▸ **Problem description**
Those lines of the records that contain "drag" are to be located and copied.

▸ **Data records**
####

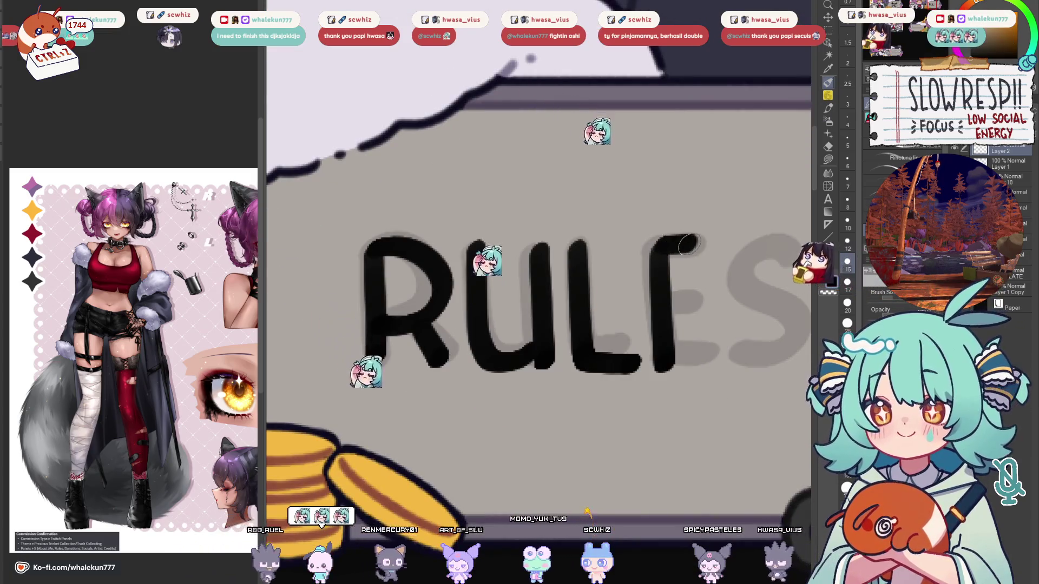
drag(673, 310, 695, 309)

####

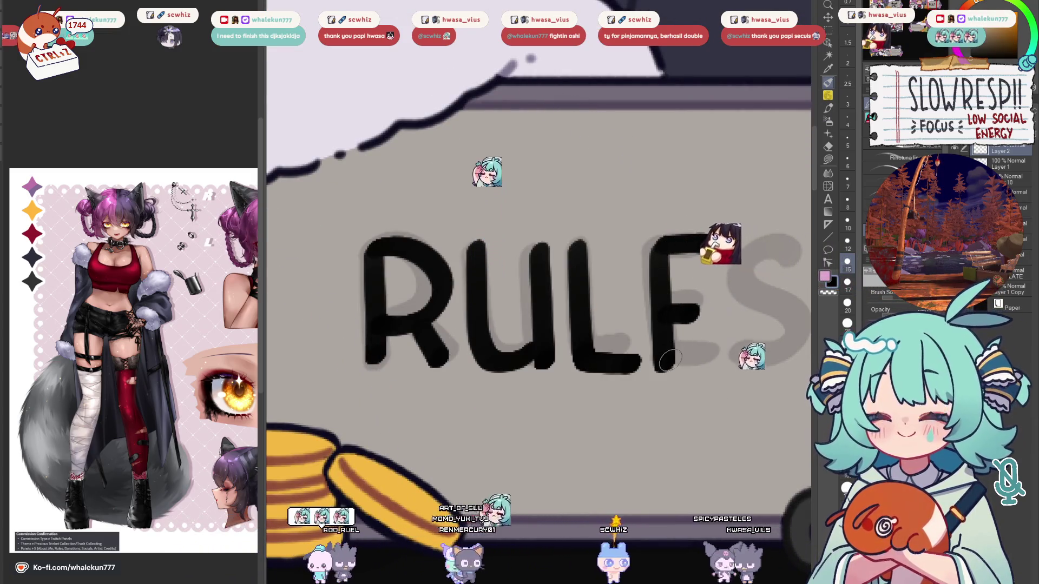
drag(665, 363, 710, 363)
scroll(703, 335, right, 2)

####

▸ **Reply to the exercise**
drag(673, 310, 695, 309)
drag(665, 363, 710, 363)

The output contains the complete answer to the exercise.